Write every line of the material again exactly, with no pictures in the copy.

┄┄┄┄┄┄┄┄┄┄

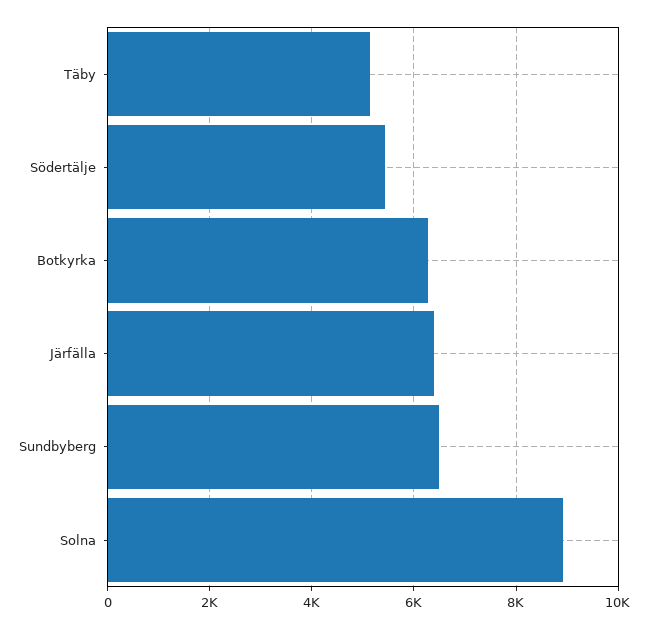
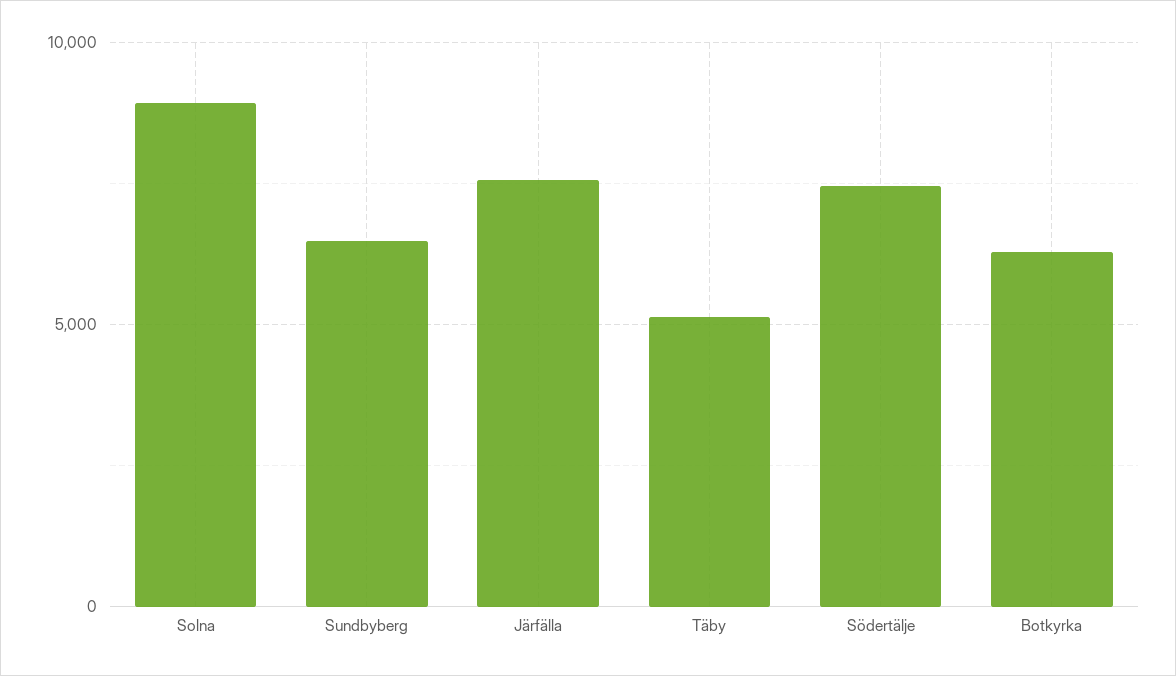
  {
    "Täby": 5200,
-   "Södertälje": 5400,
+   "Södertälje": 7500,
    "Botkyrka": 6200,
-   "Järfälla": 6400,
+   "Järfälla": 7500,
    "Sundbyberg": 6400,
    "Solna": 9000
  }

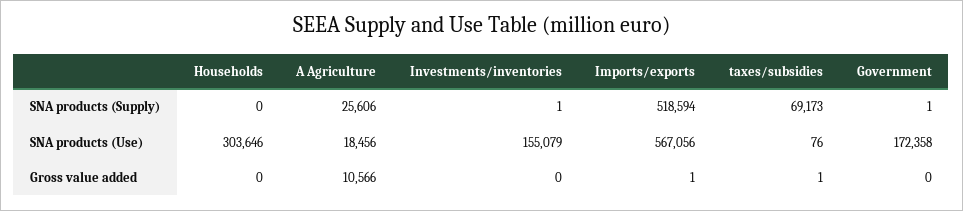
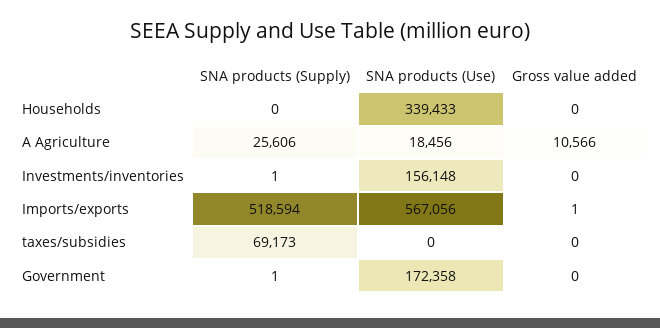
  {
    "Households": {
      "SNA products (Supply)": 0,
-     "SNA products (Use)": 303646,
+     "SNA products (Use)": 339433,
      "Gross value added": 0
    },
    "A Agriculture": {
      "SNA products (Supply)": 25606,
      "SNA products (Use)": 18456,
      "Gross value added": 10566
    },
    "Investments/inventories": {
      "SNA products (Supply)": 1,
-     "SNA products (Use)": 155079,
+     "SNA products (Use)": 156148,
      "Gross value added": 0
    },
    "Imports/exports": {
      "SNA products (Supply)": 518594,
      "SNA products (Use)": 567056,
      "Gross value added": 1
    },
    "taxes/subsidies": {
      "SNA products (Supply)": 69173,
-     "SNA products (Use)": 76,
+     "SNA products (Use)": 0,
-     "Gross value added": 1
+     "Gross value added": 0
    },
    "Government": {
      "SNA products (Supply)": 1,
      "SNA products (Use)": 172358,
      "Gross value added": 0
    }
  }

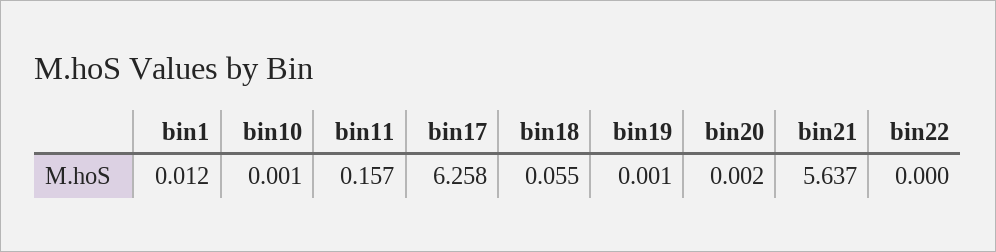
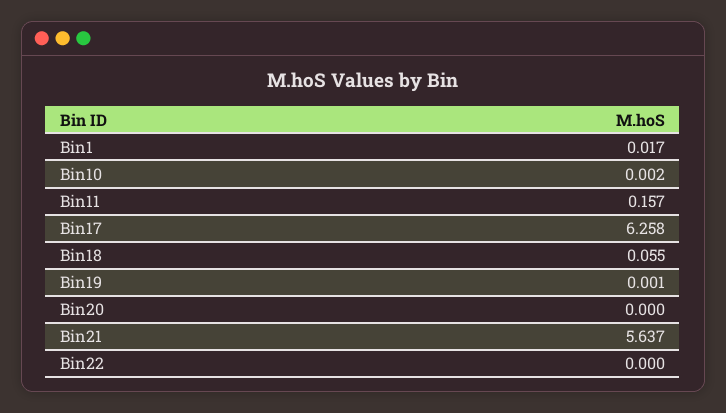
  {
-   "bin1": 0.012,
+   "bin1": 0.017,
-   "bin10": 0.001,
+   "bin10": 0.002,
    "bin11": 0.157,
    "bin17": 6.258,
    "bin18": 0.055,
    "bin19": 0.001,
-   "bin20": 0.002,
+   "bin20": 0,
    "bin21": 5.637,
    "bin22": 0
  }

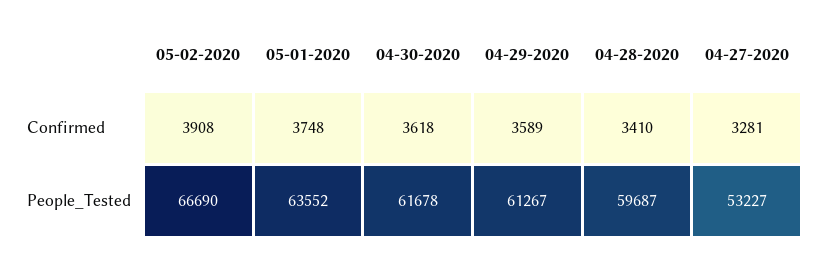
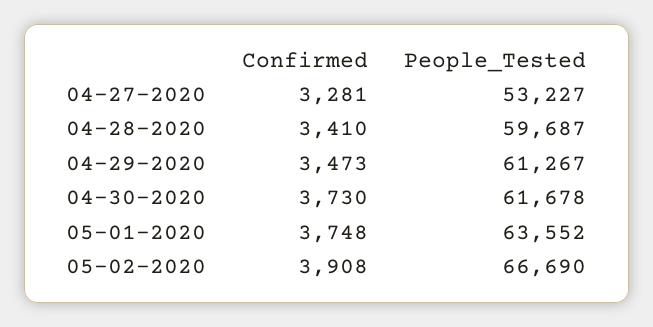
  {
    "05-02-2020": {
      "Confirmed": 3908,
      "People_Tested": 66690
    },
    "05-01-2020": {
      "Confirmed": 3748,
      "People_Tested": 63552
    },
    "04-30-2020": {
-     "Confirmed": 3618,
+     "Confirmed": 3730,
      "People_Tested": 61678
    },
    "04-29-2020": {
-     "Confirmed": 3589,
+     "Confirmed": 3473,
      "People_Tested": 61267
    },
    "04-28-2020": {
      "Confirmed": 3410,
      "People_Tested": 59687
    },
    "04-27-2020": {
      "Confirmed": 3281,
      "People_Tested": 53227
    }
  }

┄┄┄┄┄┄┄┄┄┄

**Reply**
  {
    "Täby": 5200,
-   "Södertälje": 5400,
+   "Södertälje": 7500,
    "Botkyrka": 6200,
-   "Järfälla": 6400,
+   "Järfälla": 7500,
    "Sundbyberg": 6400,
    "Solna": 9000
  }

  {
    "Households": {
      "SNA products (Supply)": 0,
-     "SNA products (Use)": 303646,
+     "SNA products (Use)": 339433,
      "Gross value added": 0
    },
    "A Agriculture": {
      "SNA products (Supply)": 25606,
      "SNA products (Use)": 18456,
      "Gross value added": 10566
    },
    "Investments/inventories": {
      "SNA products (Supply)": 1,
-     "SNA products (Use)": 155079,
+     "SNA products (Use)": 156148,
      "Gross value added": 0
    },
    "Imports/exports": {
      "SNA products (Supply)": 518594,
      "SNA products (Use)": 567056,
      "Gross value added": 1
    },
    "taxes/subsidies": {
      "SNA products (Supply)": 69173,
-     "SNA products (Use)": 76,
+     "SNA products (Use)": 0,
-     "Gross value added": 1
+     "Gross value added": 0
    },
    "Government": {
      "SNA products (Supply)": 1,
      "SNA products (Use)": 172358,
      "Gross value added": 0
    }
  }

  {
-   "bin1": 0.012,
+   "bin1": 0.017,
-   "bin10": 0.001,
+   "bin10": 0.002,
    "bin11": 0.157,
    "bin17": 6.258,
    "bin18": 0.055,
    "bin19": 0.001,
-   "bin20": 0.002,
+   "bin20": 0,
    "bin21": 5.637,
    "bin22": 0
  }

  {
    "05-02-2020": {
      "Confirmed": 3908,
      "People_Tested": 66690
    },
    "05-01-2020": {
      "Confirmed": 3748,
      "People_Tested": 63552
    },
    "04-30-2020": {
-     "Confirmed": 3618,
+     "Confirmed": 3730,
      "People_Tested": 61678
    },
    "04-29-2020": {
-     "Confirmed": 3589,
+     "Confirmed": 3473,
      "People_Tested": 61267
    },
    "04-28-2020": {
      "Confirmed": 3410,
      "People_Tested": 59687
    },
    "04-27-2020": {
      "Confirmed": 3281,
      "People_Tested": 53227
    }
  }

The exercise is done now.